<<<<

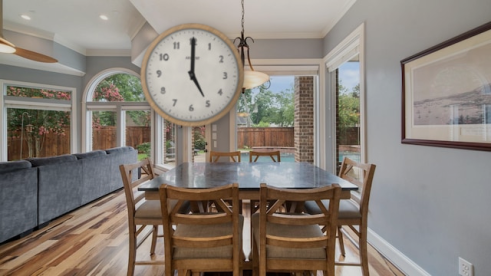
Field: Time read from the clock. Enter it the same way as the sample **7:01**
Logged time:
**5:00**
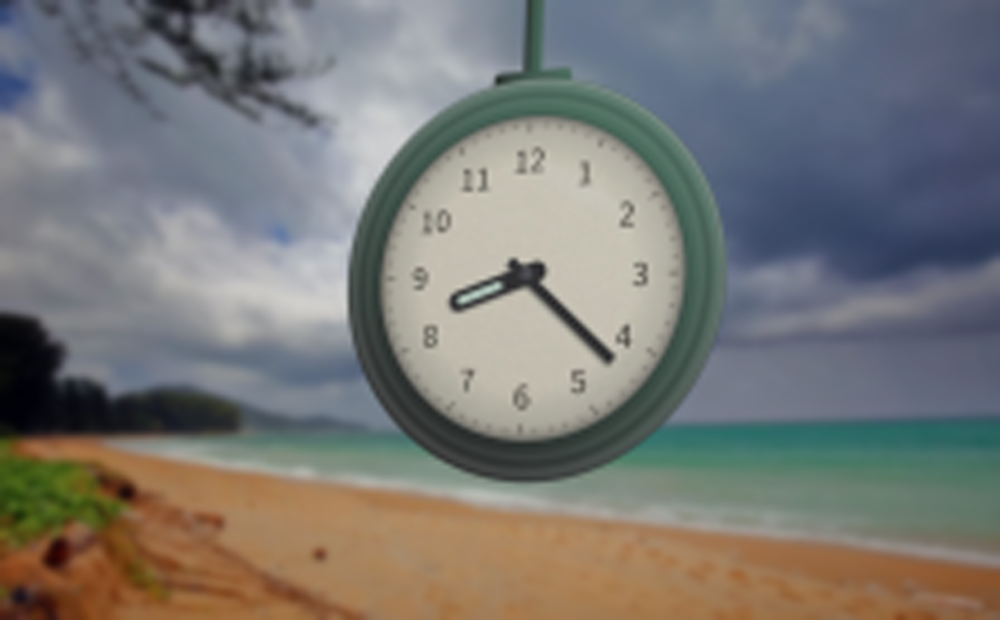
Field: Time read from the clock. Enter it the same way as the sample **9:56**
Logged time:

>>>>

What to produce: Rewrite the entries above, changing "Logged time" to "Recorded time" wherever it occurs and keeping everything else the same. Omit the pictures from your version.

Full response:
Field: Time read from the clock. Enter it the same way as the sample **7:01**
Recorded time:
**5:00**
Field: Time read from the clock. Enter it the same way as the sample **9:56**
Recorded time:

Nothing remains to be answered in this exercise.